→ PROBLEM STATEMENT
Take the lines below between the one holding "left hip: (94, 412)" and the one holding "left eye: (587, 361)", inclusive, and copy them exactly. Add nothing.

→ RECORDED DATA
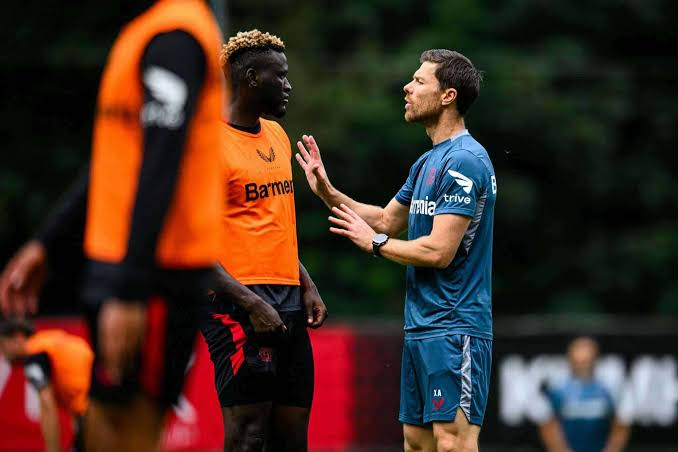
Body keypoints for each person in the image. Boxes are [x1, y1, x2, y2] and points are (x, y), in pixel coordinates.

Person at [0, 1, 226, 450]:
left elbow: (160, 163)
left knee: (130, 433)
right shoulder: (147, 30)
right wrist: (48, 242)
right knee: (101, 429)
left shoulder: (176, 36)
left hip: (154, 279)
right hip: (123, 272)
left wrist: (132, 290)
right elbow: (117, 162)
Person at [296, 49, 494, 451]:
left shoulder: (465, 161)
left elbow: (439, 251)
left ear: (447, 96)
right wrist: (327, 192)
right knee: (417, 443)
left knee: (452, 442)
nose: (407, 86)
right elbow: (386, 220)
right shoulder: (427, 163)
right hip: (421, 326)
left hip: (454, 327)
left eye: (419, 81)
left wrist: (377, 246)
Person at [200, 29, 328, 452]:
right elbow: (194, 250)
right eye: (281, 76)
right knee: (248, 436)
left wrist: (305, 283)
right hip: (237, 304)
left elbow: (275, 225)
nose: (289, 85)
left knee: (292, 438)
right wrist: (252, 305)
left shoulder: (276, 135)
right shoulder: (206, 145)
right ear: (251, 78)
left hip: (288, 300)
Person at [0, 318, 93, 452]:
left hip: (94, 412)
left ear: (18, 338)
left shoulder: (34, 356)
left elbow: (47, 404)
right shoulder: (50, 342)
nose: (3, 354)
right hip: (93, 408)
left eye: (2, 345)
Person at [534, 337, 632, 452]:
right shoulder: (557, 389)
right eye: (578, 362)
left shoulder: (609, 389)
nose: (583, 366)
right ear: (570, 360)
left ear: (596, 360)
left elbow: (621, 426)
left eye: (587, 361)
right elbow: (548, 426)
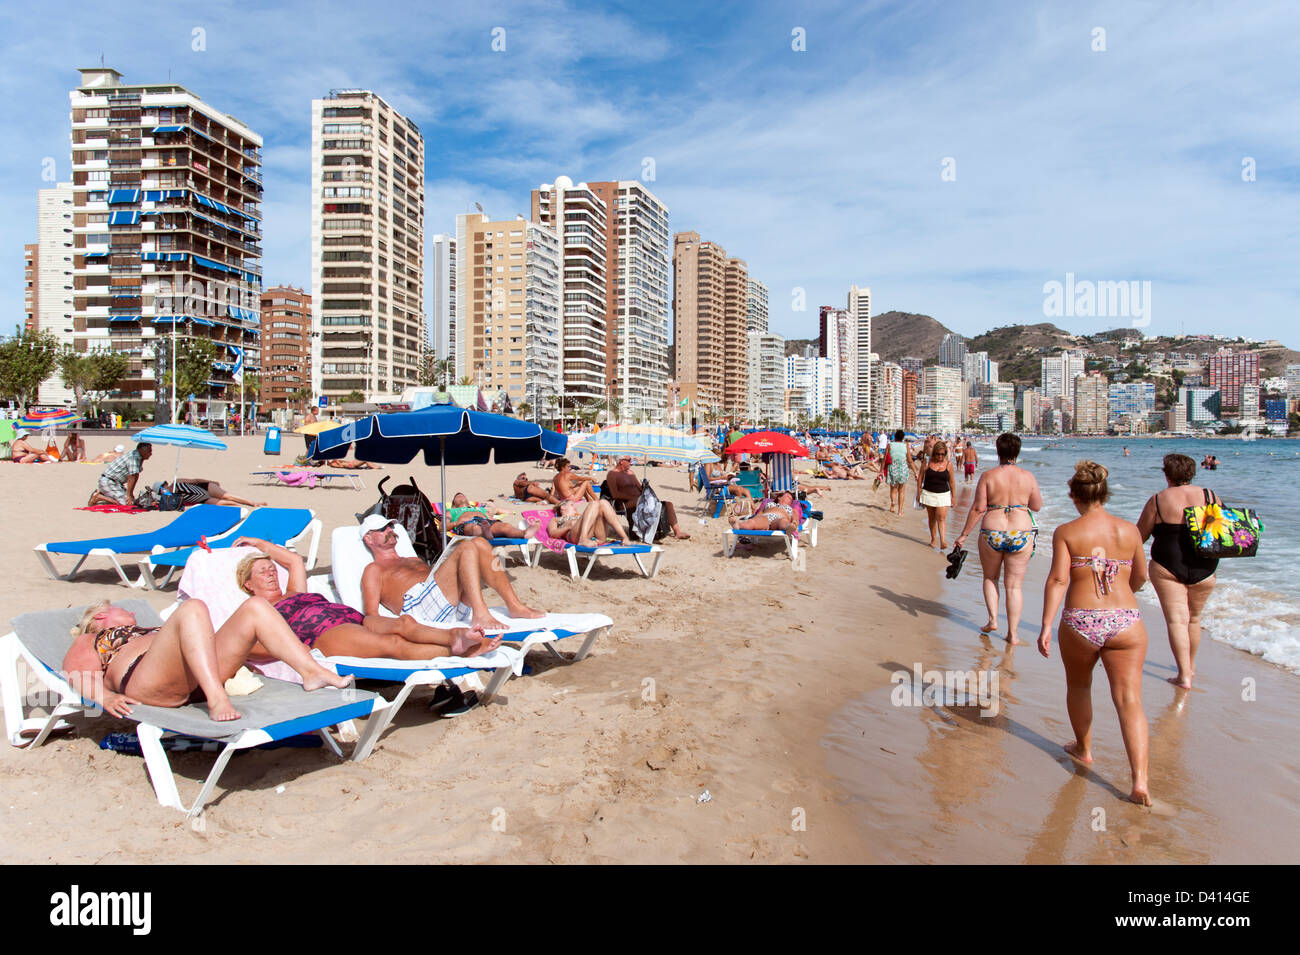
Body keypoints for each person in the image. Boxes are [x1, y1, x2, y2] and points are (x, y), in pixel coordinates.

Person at [1037, 461, 1151, 806]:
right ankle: (1140, 783)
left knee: (1080, 685)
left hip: (1082, 620)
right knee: (1130, 700)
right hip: (1126, 620)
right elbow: (1141, 578)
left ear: (1074, 496)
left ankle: (1084, 749)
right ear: (1104, 492)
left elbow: (1058, 579)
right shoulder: (1129, 531)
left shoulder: (1067, 531)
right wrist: (1120, 592)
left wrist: (1045, 624)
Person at [62, 597, 352, 722]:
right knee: (192, 608)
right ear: (101, 616)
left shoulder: (149, 629)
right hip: (146, 681)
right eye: (125, 610)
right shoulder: (92, 639)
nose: (134, 614)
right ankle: (217, 699)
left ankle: (310, 671)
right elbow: (76, 671)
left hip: (194, 676)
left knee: (255, 607)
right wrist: (104, 698)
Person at [234, 538, 500, 658]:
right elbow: (247, 645)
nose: (270, 573)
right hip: (323, 632)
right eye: (262, 571)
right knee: (393, 644)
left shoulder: (294, 592)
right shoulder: (256, 608)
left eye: (271, 569)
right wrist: (291, 650)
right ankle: (458, 654)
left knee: (404, 624)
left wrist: (260, 545)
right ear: (248, 583)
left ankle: (455, 637)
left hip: (352, 615)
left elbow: (293, 561)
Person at [360, 515, 543, 632]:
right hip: (420, 612)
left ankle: (514, 605)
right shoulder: (373, 570)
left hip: (447, 605)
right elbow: (371, 614)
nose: (391, 530)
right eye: (383, 529)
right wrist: (402, 631)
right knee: (466, 547)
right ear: (368, 538)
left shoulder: (412, 559)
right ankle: (480, 613)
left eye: (391, 527)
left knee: (480, 544)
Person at [1135, 453, 1219, 689]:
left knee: (1176, 621)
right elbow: (1224, 529)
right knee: (1194, 618)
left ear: (1167, 473)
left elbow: (1139, 536)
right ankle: (1190, 667)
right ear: (1192, 472)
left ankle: (1183, 675)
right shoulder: (1210, 496)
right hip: (1205, 566)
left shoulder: (1159, 499)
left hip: (1167, 565)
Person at [954, 433, 1044, 644]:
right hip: (1021, 532)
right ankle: (1013, 633)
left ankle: (993, 620)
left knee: (990, 578)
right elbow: (1037, 506)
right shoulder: (1028, 476)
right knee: (1013, 586)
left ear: (998, 451)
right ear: (1018, 452)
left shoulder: (988, 476)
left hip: (992, 530)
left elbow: (978, 508)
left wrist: (964, 534)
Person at [604, 457, 691, 539]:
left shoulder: (631, 473)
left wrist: (645, 488)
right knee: (640, 501)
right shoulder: (612, 474)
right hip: (625, 503)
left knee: (668, 504)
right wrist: (632, 497)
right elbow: (615, 494)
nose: (631, 462)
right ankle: (647, 529)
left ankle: (677, 532)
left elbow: (640, 489)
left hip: (640, 499)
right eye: (629, 460)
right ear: (621, 461)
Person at [446, 492, 538, 540]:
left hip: (487, 522)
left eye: (463, 495)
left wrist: (509, 512)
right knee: (475, 528)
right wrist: (455, 523)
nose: (461, 496)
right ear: (454, 503)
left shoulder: (478, 508)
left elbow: (500, 510)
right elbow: (442, 527)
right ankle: (485, 534)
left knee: (505, 526)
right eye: (458, 496)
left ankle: (524, 533)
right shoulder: (451, 511)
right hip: (467, 523)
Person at [919, 440, 957, 549]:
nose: (940, 456)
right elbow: (920, 477)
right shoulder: (927, 462)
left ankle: (943, 541)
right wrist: (919, 492)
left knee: (941, 517)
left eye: (942, 454)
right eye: (938, 454)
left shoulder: (949, 464)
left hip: (943, 494)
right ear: (934, 453)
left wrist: (953, 497)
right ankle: (933, 539)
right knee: (932, 518)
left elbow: (952, 482)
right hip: (928, 493)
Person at [547, 499, 635, 546]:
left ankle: (624, 537)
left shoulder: (583, 515)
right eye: (572, 504)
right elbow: (552, 534)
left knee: (603, 502)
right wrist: (568, 527)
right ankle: (583, 539)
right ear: (563, 507)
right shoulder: (556, 519)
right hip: (574, 536)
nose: (575, 507)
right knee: (594, 504)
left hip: (597, 537)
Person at [87, 442, 152, 506]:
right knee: (125, 503)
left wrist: (130, 494)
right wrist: (129, 494)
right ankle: (98, 497)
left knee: (132, 501)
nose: (150, 454)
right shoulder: (133, 458)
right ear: (141, 450)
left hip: (116, 483)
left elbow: (135, 476)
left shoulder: (138, 457)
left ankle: (104, 493)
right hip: (108, 481)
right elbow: (132, 477)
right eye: (148, 451)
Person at [727, 491, 801, 535]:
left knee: (783, 522)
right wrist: (756, 518)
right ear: (779, 498)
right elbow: (760, 513)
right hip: (766, 516)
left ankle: (789, 528)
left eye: (791, 499)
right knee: (752, 522)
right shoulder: (770, 504)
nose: (790, 498)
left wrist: (794, 521)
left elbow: (795, 515)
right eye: (787, 496)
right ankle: (737, 525)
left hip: (781, 517)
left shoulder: (791, 508)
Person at [158, 478, 267, 508]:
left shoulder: (177, 481)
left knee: (227, 496)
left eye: (163, 488)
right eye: (161, 491)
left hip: (204, 488)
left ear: (165, 484)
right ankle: (243, 509)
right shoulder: (172, 498)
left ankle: (252, 503)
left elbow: (195, 481)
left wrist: (210, 482)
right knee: (223, 503)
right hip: (202, 499)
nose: (164, 490)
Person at [884, 430, 912, 516]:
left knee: (893, 488)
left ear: (895, 437)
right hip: (903, 469)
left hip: (893, 468)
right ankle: (900, 512)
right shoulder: (906, 446)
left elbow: (885, 459)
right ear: (903, 438)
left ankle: (892, 503)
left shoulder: (890, 445)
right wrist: (915, 471)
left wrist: (881, 470)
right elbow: (910, 460)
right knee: (902, 491)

→ THE ANSWER
left hip: (94, 412)
left ear: (18, 338)
left shoulder: (34, 356)
left elbow: (47, 404)
right shoulder: (50, 342)
nose: (3, 354)
right hip: (93, 408)
left eye: (2, 345)
Person at [534, 337, 632, 452]:
right shoulder: (557, 389)
right eye: (578, 362)
left shoulder: (609, 389)
nose: (583, 366)
right ear: (570, 360)
left ear: (596, 360)
left elbow: (621, 426)
left eye: (587, 361)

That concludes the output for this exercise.